A more modern and portable approach for such a system nowadays would probably involve a preprocessing step of the source code to generate meta information, then compile the generate code with the rest. But back then they didn’t have advanced Open Source tools like LLVM/Clang and GCC-XML, so I’d say that the FuBi system was first grade out-of-the-box thinking!
Trivia
Dungeon Siege is known for some of its Easter Eggs. The most famous probably being the giant chickens secret dungeon, where you get to battle giant chickens named after each member of the development team. That’s a pretty hard dungeon to unlock by the way, it is very well hidden, kudos to the first player who found it!
One my favorite things to find when reverse engineering files and assets from games are stuff related to Easter Eggs, however, this time I didn’t really find anything out of ordinary in Dungeon Siege. I’m fairly certain there might be a few unexpected surprises in the middle of the game’s data, but there’s just so much content in this game that it would take too much time to go through each asset and see if there’s anything unusual about it, so I lack the patience for that.
That being said, I did find a few awkward items worth mentioning.

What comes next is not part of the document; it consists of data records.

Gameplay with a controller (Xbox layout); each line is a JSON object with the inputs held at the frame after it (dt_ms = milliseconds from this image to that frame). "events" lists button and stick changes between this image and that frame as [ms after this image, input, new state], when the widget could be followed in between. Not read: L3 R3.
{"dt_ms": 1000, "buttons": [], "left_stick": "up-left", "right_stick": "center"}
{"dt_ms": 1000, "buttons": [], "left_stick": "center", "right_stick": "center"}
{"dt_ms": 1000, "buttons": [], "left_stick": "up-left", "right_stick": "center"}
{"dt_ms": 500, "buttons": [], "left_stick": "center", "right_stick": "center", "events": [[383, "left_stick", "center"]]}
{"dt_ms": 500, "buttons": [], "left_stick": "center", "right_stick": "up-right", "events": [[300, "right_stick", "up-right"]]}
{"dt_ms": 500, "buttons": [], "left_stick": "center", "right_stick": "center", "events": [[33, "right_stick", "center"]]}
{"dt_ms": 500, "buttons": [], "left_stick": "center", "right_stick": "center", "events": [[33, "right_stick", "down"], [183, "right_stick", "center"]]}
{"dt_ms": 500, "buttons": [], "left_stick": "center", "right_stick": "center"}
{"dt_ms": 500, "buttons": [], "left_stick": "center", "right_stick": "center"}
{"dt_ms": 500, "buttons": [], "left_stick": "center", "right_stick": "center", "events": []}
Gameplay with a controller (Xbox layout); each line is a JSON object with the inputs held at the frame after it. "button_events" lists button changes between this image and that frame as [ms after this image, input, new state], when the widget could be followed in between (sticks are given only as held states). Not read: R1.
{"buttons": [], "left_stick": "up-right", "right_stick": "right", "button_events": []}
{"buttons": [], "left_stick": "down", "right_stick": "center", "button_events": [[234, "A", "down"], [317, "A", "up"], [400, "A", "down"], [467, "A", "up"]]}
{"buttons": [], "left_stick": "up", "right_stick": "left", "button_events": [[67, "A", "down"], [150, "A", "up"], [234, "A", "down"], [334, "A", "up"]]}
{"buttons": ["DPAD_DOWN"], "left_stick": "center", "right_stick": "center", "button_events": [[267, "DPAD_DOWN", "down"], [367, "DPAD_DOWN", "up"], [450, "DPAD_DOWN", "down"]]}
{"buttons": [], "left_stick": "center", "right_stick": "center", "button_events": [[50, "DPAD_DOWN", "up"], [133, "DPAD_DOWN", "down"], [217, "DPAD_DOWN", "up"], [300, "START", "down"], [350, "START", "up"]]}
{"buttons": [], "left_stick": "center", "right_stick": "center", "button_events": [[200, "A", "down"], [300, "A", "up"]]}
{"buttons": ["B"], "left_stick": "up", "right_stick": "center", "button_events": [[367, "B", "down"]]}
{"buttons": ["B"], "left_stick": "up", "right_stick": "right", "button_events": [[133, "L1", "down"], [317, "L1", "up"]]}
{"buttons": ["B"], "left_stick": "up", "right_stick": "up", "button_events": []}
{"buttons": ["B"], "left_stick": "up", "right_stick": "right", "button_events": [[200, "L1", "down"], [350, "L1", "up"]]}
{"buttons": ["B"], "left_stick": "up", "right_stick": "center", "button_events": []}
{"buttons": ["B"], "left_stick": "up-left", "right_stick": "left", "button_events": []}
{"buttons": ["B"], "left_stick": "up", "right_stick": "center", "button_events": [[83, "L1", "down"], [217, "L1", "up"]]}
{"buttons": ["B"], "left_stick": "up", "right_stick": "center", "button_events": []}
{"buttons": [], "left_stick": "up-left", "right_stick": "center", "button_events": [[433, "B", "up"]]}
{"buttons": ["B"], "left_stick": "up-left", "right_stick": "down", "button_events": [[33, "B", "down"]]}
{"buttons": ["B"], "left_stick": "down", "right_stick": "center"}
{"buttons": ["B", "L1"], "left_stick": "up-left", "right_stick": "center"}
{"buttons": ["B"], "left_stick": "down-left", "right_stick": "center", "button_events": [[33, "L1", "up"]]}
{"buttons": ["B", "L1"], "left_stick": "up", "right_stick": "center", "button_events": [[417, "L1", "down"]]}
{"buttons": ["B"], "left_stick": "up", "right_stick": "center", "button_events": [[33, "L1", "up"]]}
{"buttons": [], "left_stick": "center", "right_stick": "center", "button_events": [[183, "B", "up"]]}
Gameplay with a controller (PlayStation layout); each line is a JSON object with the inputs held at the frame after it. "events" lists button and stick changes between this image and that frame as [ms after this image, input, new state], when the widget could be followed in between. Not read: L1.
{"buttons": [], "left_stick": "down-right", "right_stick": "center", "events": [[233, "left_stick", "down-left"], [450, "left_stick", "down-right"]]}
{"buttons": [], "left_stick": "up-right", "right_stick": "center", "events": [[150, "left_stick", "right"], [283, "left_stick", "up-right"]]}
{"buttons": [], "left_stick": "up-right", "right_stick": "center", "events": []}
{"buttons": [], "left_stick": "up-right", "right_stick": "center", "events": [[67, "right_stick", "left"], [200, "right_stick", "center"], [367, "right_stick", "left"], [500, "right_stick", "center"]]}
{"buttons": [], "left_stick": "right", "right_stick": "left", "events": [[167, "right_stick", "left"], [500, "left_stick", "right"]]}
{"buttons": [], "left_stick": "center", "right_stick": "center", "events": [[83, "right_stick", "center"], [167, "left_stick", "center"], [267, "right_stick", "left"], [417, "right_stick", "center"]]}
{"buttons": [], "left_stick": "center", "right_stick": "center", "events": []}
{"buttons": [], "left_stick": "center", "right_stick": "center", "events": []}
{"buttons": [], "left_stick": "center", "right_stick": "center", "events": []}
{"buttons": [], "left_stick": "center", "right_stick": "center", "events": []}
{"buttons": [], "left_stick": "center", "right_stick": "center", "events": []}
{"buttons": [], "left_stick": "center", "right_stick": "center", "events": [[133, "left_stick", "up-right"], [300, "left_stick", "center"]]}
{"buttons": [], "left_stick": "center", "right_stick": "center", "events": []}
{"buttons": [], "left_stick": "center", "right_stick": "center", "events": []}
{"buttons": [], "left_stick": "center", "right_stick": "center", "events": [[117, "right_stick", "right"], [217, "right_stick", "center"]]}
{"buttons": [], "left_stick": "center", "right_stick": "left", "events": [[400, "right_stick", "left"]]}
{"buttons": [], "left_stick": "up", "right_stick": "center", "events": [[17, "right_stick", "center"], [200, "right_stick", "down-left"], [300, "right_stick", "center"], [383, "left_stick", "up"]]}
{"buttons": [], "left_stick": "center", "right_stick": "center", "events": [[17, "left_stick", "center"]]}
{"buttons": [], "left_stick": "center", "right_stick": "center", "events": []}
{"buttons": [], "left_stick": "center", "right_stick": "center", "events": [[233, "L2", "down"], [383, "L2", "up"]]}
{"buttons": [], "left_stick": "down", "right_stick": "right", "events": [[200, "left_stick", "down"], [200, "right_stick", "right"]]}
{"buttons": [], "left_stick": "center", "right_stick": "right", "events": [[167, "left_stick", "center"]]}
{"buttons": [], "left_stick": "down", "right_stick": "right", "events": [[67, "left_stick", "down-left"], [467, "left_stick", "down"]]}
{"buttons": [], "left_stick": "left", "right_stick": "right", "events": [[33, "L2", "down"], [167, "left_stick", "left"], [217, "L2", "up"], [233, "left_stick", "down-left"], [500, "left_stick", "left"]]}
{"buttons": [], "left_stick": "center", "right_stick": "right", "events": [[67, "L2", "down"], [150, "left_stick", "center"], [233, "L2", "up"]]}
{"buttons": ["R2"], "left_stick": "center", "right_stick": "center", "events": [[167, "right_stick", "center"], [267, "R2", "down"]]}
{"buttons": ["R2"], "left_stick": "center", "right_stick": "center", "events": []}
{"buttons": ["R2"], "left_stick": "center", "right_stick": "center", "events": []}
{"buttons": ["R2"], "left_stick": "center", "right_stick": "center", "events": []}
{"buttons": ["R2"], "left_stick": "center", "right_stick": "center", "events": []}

This thing, AKA “The Nuke”:
Haha, never came across this item in the game on all my playthroughs. Could be some secret weapon from the Goblins, maybe? Internet didn’t turn up much info about it either. If you know where to find it inside the game, send me an email with instructions, would ya?
This cow has a GPG logo in its leg:
I never noticed this tiny self promotion, did you? Very subtle.
Lastly, I found these before-and-after pictures at the end of the Continuous World GDC presentation
slides and couldn’t resist but to reproduce them here, risking violating even more copyrights
than I probably already did :P
. It is amazing to see the progress those guys made and how good the game
looked in the end. I can’t thank Chris Taylor and the Dungeon Siege team enough for making this amazing game!
That’s all for now folks! I should write again when time allows about another of my favorite vintage games, but until then, may the blessings of Azunai The Defender be upon you! Safe travels, Adventurer!